Is Reading Novels Prohibited?
Social Issues
Question asked by .
Answered by Dr. Shehzad Saleem

Does reading novels come under ‘lahw al-hadīth’ – which is condemned by the Qur’ān? Does it become the cause of any benefit in this world or in the Day of Judgement? If it does not, then it should be considered as absurd?


Islam does not pose any restriction on the pursual of fine arts. Reading novels, drawing pictures, making models/sculptures are all subtle forms of expression that nourish creativity in a person, and are also a means of providing constructive entertainment. This of course is greatly beneficial for a person and therefore such activities cannot be considered absurd in any way.
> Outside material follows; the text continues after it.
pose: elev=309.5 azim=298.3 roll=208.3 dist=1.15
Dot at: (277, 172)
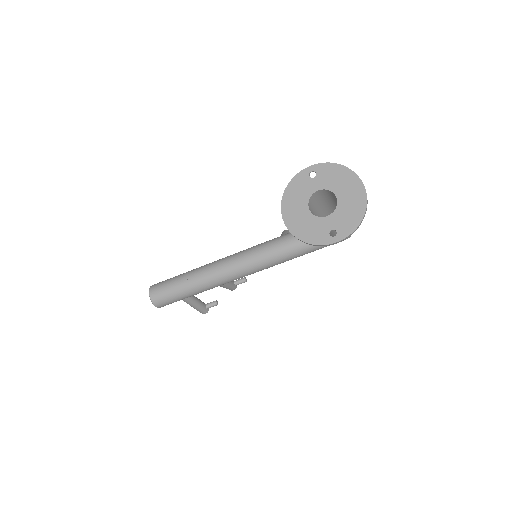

Islam imposes only two restrictions on such activities:

1. Over-indulgence should be avoided. This means that one should be careful in devoting one’s time to such activities. Involvement which diverts a person’s attention from God and from the responsibilities that God has imposed upon a person should be avoided.

2. Immorality should be abstained from wherever found in these activities since this adversely affects the inner purity of a person. Inner purity, we know, is the objective of Islam.

The expression you have referred to with regard to occurs in the following a Qur’ānic verse:

وَمِنْ النَّاسِ مَنْ يَشْتَرِي لَهْوَ الْحَدِيثِ لِيُضِلَّ عَنْ سَبِيلِ اللَّهِ بِغَيْرِ عِلْمٍ وَيَتَّخِذَهَا هُزُوًا أُولَئِكَ لَهُمْ عَذَابٌ مُهِينٌ (١٣ :٦-٨)

There are some who indulge in frivolous talk (lahw al-hadīth) so that they may without knowledge lead men away from the path of God and hold it up to ridicule. For these there shall be a shameful punishment. (31:6-8)

It is evident from the context, that the expression ‘lahw al-hadīth’ means all those things said by the disbelievers to lead people away from the Qur’ān because the expression is used in contrast to the verses of the Qur’ān.

Reading novels, therefore, does not come under ‘lahw al-hadīth’.